Just a guy who loves to write code and watch anime.

Goroutines

Goroutines are Go's lightweight threads. They are not OS threads. They are managed by Go's runtime and are much cheaper to create and destroy.

Creating a goroutine

go someFunction()  // Runs someFunction concurrently

Basic example

func main() {
    go sayHello()
    sayWorld()
}

func sayHello() {
    fmt.Println("Hello")
}

func sayWorld() {
    fmt.Println("World")
}

Key properties

Lightweight → You can spawn thousands or millions of goroutines.
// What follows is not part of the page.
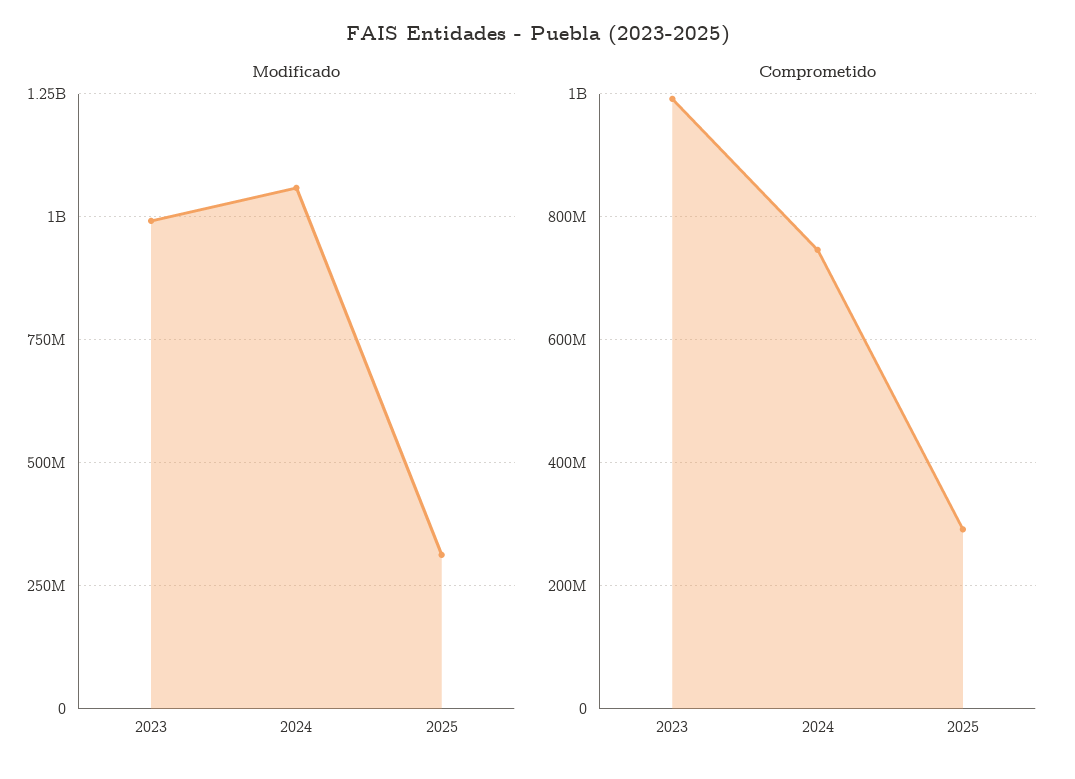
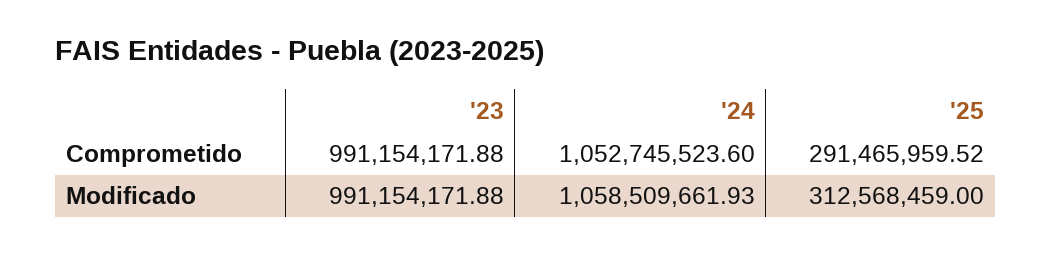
Comprometido, 2024: 740000000 -> 1052745523.6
Each uses ~2KB of memory initially.

Multiplexed → Go runtime maps many goroutines onto fewer OS threads (usually one per CPU core).

No return values → Goroutines can't return values directly. Use channels for communication.

Non-blockinggo keyword doesn't wait for the function to finish.

Common mistake

func main() {
    go fmt.Println("This might not print")
    // main() exits immediately, killing the goroutine
}

Simple fix

func main() {
    go fmt.Println("This will print")
    time.Sleep(time.Second) // Wait for goroutine
}

With anonymous functions

go func() {
    fmt.Println("Anonymous goroutine")
}()

Goroutines are the core of Go concurrency. They make concurrent programming easy. You don't have to manage threads. Just start goroutines and let Go take care of everything else.

What is a thread?

A thread is a series of instructions that runs on its own. You can think of it as a separate "path of execution" in your program.

Without threads (sequential)

Step 1: Read file
Step 2: Process data
Step 3: Save result
Step 4: Send email

With threads (concurrent)

Thread 1: Read file → Process data → Save result
Thread 2: Send email

Both threads can run at the same time instead of waiting for each other.

OS threads vs Goroutines

  • OS thread: Managed by your operating system, heavy (~8MB memory each)

  • Goroutine: Managed by Go runtime, lightweight (~2KB memory each)

What does "running concurrently" mean?

It means multiple pieces of code are in progress at the same time, but not necessarily executing at the exact same moment.

Example

func main() {
    go downloadFile()    // Starts downloading
    go processData()     // Starts processing
    go sendEmail()       // Starts sending

    // All three are "running concurrently"
}

Concurrent programming means writing code where multiple tasks can make progress without waiting for each other to complete first.

Real-world analogy

  • Sequential: Wash dishes, then dry them, then put them away

  • Concurrent: One person washes while another dries while another puts away

The tasks overlap in time rather than happening one after another.